Post-independence, aid was primarily focused on education and infrastructure building, especially for the transportation of food and water in rural areas. Acts like the US Foreign Assistance Act of 1973 refocused aid to improve the lives of the poorest majority within Tanzania. The Cold War limited the two countries coordination and collaboration, as attentions focused elsewhere, but relations remained cordial. Cooperation was renewed following al-Qaeda’s bombing of the US Embassy in Dar es Salaam. When Obama and Bush jointly visited Tanzania back in 2013, a brief memorial was held to remember the people who had died in the bombing.
The United States has been particularly dedicated to providing aid to help combat various health problems within the country. The signing of PEPFAR (the President’s Emergency Plan for AIDS Relief) in 2003 by Bush, which was further strengthened by Obama, is a commitment to help combat the AIDS epidemic. The US committed $52 billion to bilateral HIV//AIDS programs as wealth as other programs through the year 2013. Tanzania is one of the US’s bilateral partners in a plan that was (at the time) recognized as the “largest international health commitment ever by any nation dedicated to a single disease” (Global Security).
The Millenium Challenge Corporation (MCC) Compact with Tanzania is another far reaching agreement between the US and Tanzania to help improve the economy and to support development within the country. The five year compact designated $698 million of aid that would benefit Tanzania through investment in the transport, energy, and water sector. Tanzania also contributed nearly $132 million to help complete projects that exceeded budgets, reinforcing the bilateral partnership of the compact. The compact has significantly helped to improve critical transport, water, energy, and infrastructure needs in Tanzania.
Obama has continued to support strong diplomatic relations between the US and Tanzania. Former President Kikwete, who served from 2005 to 2015, was especially supportive of fostering US-Tanzanian relations. The US has helped improve trade relations, both within Tanzania and regionally, in a multilateral partnership. Other recent partnerships, include the executive order signed by Obama to help combat wildlife trafficking and poaching in Africa. Tanzania’s extensive wildlife reserves are often the target of poachers, and the order provides $10 million to help train and assist Tanzanian authorities to prevent illegal poaching and sales on the black market.
Tanzanian sectors continue to receive extensive aid from the US; the oil and gas industries, agriculture sector, and health and infrastructure sectors have all experienced economic growth. Although China and the US do compete for involvement in economic development and investments, they have both managed thus far to maintain relations with Tanzania and complement each other.

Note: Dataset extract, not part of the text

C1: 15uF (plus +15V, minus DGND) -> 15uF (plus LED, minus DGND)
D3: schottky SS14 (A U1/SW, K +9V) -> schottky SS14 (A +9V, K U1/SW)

The diplomatic relationship between the US and Tanzania are founded on a deep mutual respect, understanding, and mutually aligned principles that are dedicated to improving the economic growth of Tanzania and reducing poverty. Furthermore, Tanzania is equally committed to deepening cooperation with the US and improving bilateral relations to promote trade, build infrastructure and strengthen the transportation sector, and to continue to attract large amounts of foreign aid and investment. Since independence, the two countries have maintained a surprisingly close and mutually agreeable relationship that has helped foster the growth and development of Tanzania.